> **Exercise directions**
Copy the listing from the top down to the line that contains "and updates, and", swapping "Disclaimer" for "Notice" and leaving everything else the same.
------------
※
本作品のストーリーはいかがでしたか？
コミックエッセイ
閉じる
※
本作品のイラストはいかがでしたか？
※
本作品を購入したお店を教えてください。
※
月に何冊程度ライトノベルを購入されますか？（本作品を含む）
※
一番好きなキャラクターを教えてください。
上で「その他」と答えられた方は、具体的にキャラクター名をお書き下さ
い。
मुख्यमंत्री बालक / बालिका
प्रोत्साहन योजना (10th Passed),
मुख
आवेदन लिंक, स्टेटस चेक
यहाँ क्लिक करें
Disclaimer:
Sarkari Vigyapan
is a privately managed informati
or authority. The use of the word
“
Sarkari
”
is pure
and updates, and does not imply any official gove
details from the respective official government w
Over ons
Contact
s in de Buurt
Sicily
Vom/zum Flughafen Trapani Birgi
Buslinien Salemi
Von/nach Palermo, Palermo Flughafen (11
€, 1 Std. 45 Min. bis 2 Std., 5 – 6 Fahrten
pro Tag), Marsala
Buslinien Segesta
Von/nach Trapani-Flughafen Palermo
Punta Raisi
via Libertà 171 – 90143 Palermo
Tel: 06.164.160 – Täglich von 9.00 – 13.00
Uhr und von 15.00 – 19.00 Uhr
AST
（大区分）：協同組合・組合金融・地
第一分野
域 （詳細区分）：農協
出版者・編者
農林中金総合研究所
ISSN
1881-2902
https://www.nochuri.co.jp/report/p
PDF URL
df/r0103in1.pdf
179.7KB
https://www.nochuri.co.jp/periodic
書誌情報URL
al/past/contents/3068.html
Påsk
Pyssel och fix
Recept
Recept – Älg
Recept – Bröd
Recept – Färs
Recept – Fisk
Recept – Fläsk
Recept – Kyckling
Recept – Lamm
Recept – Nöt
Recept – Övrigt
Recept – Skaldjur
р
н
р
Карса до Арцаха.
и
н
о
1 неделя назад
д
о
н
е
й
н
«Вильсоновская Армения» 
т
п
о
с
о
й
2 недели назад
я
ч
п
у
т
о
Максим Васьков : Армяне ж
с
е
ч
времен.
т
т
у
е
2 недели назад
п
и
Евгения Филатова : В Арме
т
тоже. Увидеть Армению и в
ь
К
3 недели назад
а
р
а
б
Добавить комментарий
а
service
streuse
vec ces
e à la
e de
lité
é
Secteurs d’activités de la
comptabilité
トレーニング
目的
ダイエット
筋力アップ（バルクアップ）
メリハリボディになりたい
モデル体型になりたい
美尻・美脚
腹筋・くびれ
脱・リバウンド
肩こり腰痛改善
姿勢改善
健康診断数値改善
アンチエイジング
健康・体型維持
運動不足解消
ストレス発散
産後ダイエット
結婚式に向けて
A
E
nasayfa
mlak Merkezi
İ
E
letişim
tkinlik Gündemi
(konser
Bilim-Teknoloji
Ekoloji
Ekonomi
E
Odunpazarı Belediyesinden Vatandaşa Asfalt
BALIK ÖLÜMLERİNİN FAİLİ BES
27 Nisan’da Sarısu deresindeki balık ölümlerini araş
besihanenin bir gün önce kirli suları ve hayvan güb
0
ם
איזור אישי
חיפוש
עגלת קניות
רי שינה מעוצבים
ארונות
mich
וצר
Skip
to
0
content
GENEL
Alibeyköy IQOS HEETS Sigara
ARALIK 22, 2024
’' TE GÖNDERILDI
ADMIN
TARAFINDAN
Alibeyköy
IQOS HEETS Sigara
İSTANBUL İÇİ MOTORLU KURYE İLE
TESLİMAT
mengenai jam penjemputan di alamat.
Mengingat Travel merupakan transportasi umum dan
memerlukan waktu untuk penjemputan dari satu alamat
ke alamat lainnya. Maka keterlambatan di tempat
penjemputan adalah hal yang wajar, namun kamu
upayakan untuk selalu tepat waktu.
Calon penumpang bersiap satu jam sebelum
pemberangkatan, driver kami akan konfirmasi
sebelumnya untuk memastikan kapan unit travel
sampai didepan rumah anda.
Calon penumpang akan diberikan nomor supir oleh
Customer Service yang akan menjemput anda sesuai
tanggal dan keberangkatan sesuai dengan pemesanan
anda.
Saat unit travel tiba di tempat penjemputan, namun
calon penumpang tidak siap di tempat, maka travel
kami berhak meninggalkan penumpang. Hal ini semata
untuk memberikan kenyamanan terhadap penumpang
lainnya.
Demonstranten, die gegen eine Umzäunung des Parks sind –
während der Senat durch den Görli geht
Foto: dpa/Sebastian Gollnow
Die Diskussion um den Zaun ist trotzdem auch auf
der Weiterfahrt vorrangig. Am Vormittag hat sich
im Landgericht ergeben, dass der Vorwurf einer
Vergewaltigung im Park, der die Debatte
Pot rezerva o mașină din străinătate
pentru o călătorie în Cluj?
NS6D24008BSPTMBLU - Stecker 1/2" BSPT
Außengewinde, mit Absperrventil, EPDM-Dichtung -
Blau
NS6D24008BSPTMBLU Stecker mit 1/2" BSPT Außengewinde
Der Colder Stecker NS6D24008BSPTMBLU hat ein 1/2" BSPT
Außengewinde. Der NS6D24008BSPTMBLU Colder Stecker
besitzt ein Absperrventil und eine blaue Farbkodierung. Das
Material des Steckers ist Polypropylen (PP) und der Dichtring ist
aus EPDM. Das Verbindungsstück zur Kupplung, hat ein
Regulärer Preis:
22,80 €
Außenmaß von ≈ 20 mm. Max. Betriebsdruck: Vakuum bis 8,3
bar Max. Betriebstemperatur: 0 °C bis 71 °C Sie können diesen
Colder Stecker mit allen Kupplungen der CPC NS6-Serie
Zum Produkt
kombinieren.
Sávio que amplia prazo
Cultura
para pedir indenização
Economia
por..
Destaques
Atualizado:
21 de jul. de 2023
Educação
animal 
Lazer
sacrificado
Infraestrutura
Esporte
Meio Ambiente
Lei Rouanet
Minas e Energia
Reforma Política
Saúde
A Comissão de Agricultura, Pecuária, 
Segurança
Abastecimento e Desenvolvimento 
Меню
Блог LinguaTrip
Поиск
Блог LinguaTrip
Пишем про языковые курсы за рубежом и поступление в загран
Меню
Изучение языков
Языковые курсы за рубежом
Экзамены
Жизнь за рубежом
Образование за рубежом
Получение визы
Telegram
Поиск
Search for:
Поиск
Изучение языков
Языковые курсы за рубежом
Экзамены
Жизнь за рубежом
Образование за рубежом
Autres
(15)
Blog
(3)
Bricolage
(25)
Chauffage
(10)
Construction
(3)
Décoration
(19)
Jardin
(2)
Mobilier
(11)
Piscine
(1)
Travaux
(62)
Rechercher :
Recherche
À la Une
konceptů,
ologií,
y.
------------
> **Output below**
※
本作品のストーリーはいかがでしたか？
コミックエッセイ
閉じる
※
本作品のイラストはいかがでしたか？
※
本作品を購入したお店を教えてください。
※
月に何冊程度ライトノベルを購入されますか？（本作品を含む）
※
一番好きなキャラクターを教えてください。
上で「その他」と答えられた方は、具体的にキャラクター名をお書き下さ
い。
मुख्यमंत्री बालक / बालिका
प्रोत्साहन योजना (10th Passed),
मुख
आवेदन लिंक, स्टेटस चेक
यहाँ क्लिक करें
Notice:
Sarkari Vigyapan
is a privately managed informati
or authority. The use of the word
“
Sarkari
”
is pure
and updates, and does not imply any official gove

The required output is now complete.